Alguns atores têm um tipo singular de magnetismo: podem, simultaneamente, atrair (por conta da intensidade na interpretação) e repelir (por causa de características do personagem). Lançado recentemente pela Netflix, O Desconhecido (The Stranger, 2022) é um filme policial que reúne dois artistas assim: o inglês Sean Harris, 56 anos, e o australiano Joel Edgerton, 48.
Nenhum deles traz no currículo muitos prêmios importantes — Harris já ganhou um Bafta pela minissérie Southcliffe (2013), Edgerton concorreu ao Globo de Ouro por Loving (2016). Talvez jamais tenham sido especulados para o Oscar. Mas ambos conquistaram algo maior, pelo menos no meu critério de avaliação: cravaram um lugar na memória do espectador, impactado mesmo quando o papel desempenhado nem é o principal.
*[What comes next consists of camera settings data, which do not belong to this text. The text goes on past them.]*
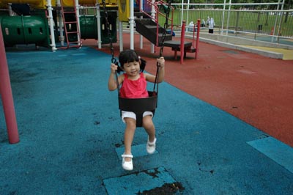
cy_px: 98
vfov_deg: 39.9
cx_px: 146
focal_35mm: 33
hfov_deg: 57.3
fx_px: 268
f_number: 7.1
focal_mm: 22
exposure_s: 1/200
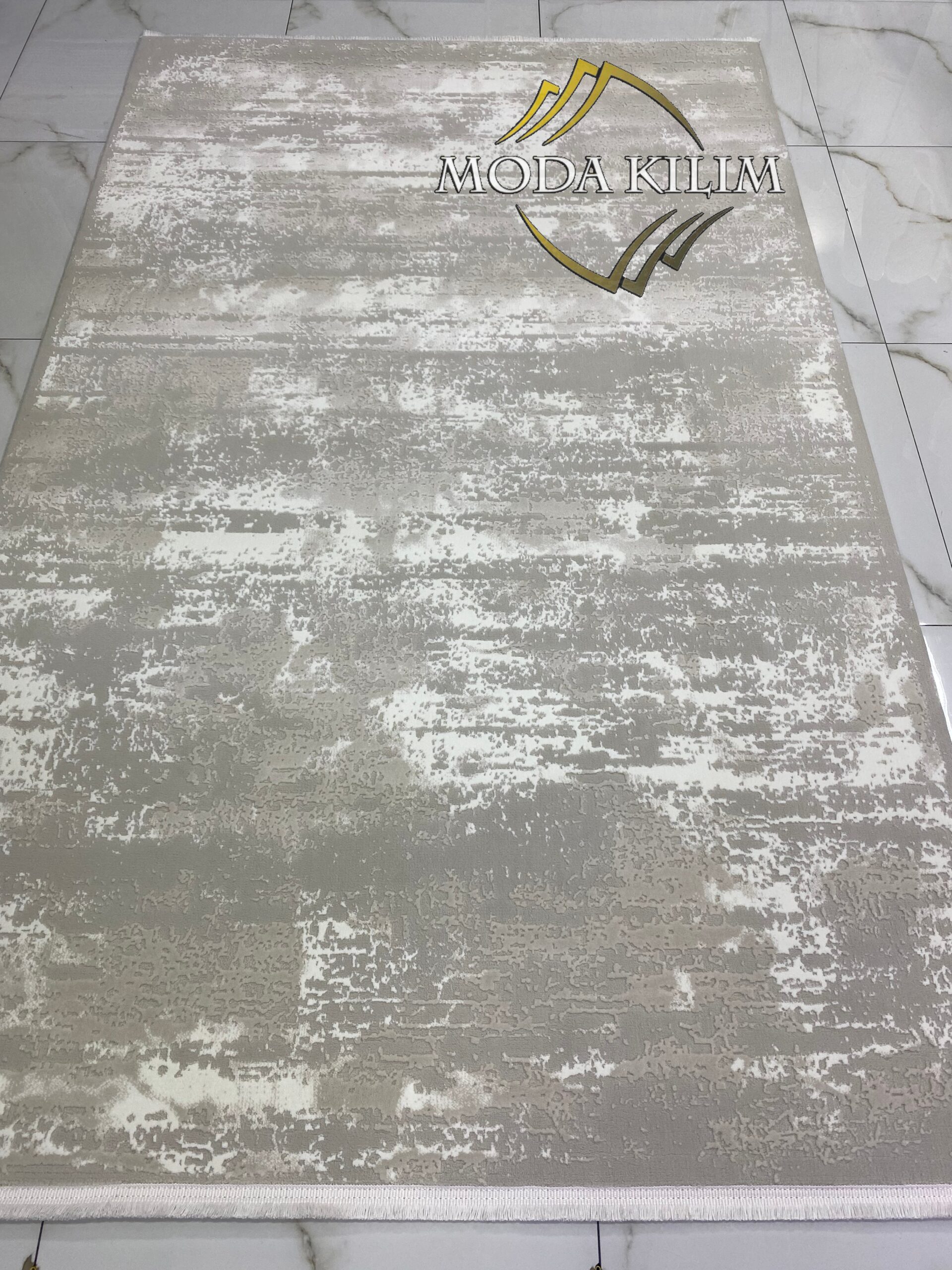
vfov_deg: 67.3
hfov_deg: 53.1
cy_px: 635
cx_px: 476
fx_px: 953
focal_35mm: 26
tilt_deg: -57.8
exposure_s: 1/100
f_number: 1.8
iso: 50
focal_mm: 4.25
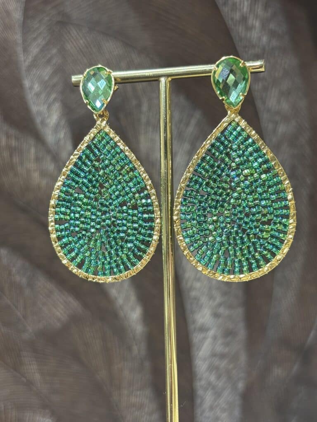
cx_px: 158
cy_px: 211
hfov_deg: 28.0
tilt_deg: -1.4
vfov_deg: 36.8
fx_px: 635
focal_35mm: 52
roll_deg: +1.0
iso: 50
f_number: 1.6
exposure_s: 1/50
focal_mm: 5.96
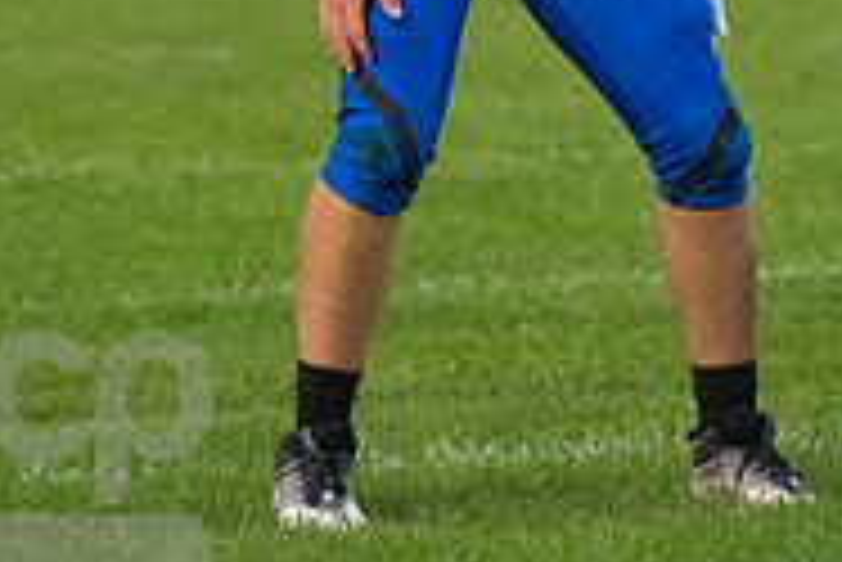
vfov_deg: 1.5
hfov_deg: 2.3
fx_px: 21089
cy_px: -173
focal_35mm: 901
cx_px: 716
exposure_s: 1/1600
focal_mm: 290
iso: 6400
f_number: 5.6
Como esquecer, por exemplo, do Ian Curtis (1956-1980) vivido por Harris em A Festa Nunca Termina (24 Hour Party People, 2002)? Nesse filme sobre a cena musical de Manchester, o ator empresta ainda mais tristeza e morbidez ao vocalista do Joy Division que tirou a própria vida quando a banda estava em ascensão.
Ou então de Solomon Lane, o maquiavélico vilão de dois títulos da franquia Missão: Impossível — Nação Secreta (2015) e Efeito Fallout (2018). Há ainda o Macduff de Macbeth: Ambição e Guerra (2015). E, provando versatilidade, o terno chef de cozinha de Spencer (2021), uma das raras companhias com as quais a princesa Diana se sente à vontade.
Edgerton, apesar de ser quase 10 anos mais jovem do que Harris, é bem mais famoso. Afinal, já apareceu até na saga Star Wars, como o Owen Lars de Ataque dos Clones (2002) e A Vingança dos Sith (2005) e da minissérie Obi-Wan Kenobi (2022), estrelou títulos indicados ao Oscar de melhor filme (A Hora Mais Escura, de 2012) e superproduções — algumas de gosto muito duvidoso, vale frisar (O Grande Gatsby, de 2013, Êxodo: Deuses e Reis, de 2014). Também merecem destaque Reino Animal (2010), Guerreiro (2011), O Presente (2015), que ele mesmo dirigiu, e O Rei (2019), além da minissérie The Underground Railroad (2020).
Escrito e dirigido pelo australiano Thomas M. Wright, O Desconhecido estreou na mostra Um Certo Olhar do Festival de Cannes. É baseado em uma história real ocorrida em seu país — mas como a maioria dos brasileiros não deve estar familiarizada com o caso, aqui não se falará muito sobre a trama. Ou melhor: não se falará quase nada, pois quanto menos soubermos, melhor.
Não é que o filme seja uma montanha-russa repleta de reviravoltas. Antes pelo contrário: O Desconhecido é como um quebra-cabeças do qual a gente consegue intuir qual vai ser o quadro final, mas que é montado pacienciosamente pelo diretor. Pacienciosa e engenhosamente: Wright embaralha um pouco a cronologia dos fatos, mistura imagem e som de maneira não muito convencional, corta de um personagem para outro sem avisar.
A ideia é construir um suspense atmosférico e hipnotizante.
Não à toa, o filme começa mostrando o topo de uma montanha e uma floresta densa, cenas que se fazem acompanhar pela seguinte narração em off: "Feche os olhos e concentre-se na sua respiração. Inspire e expire. Concentre-se no ar entrando no corpo quando inspirar. Ele é limpo. Quando expirar, o ar que sai de você é sujo. A sujeira é ansiedade e estresse, as suas preocupações. Ao expirar, sinta-a saindo do corpo. Inspire ar limpo e expire ar sujo".
Não à toa, o cartaz do filme mescla os rostos de Sean Harris e Joel Edgerton — ambos caracterizados com barba e cabelos compridos, geralmente presos em um coque. É como se ambos fossem o mesmo personagem, embora cada um guarde segredos em relação ao outro.
E, de fato, logo as vidas dos dois vão se cruzar: após uma longa viagem de ônibus, Henry (Harris) conhece Mark (Edgerton), que oferece trabalho em uma organização criminosa. Logo um vai ter de respirar o ar do outro.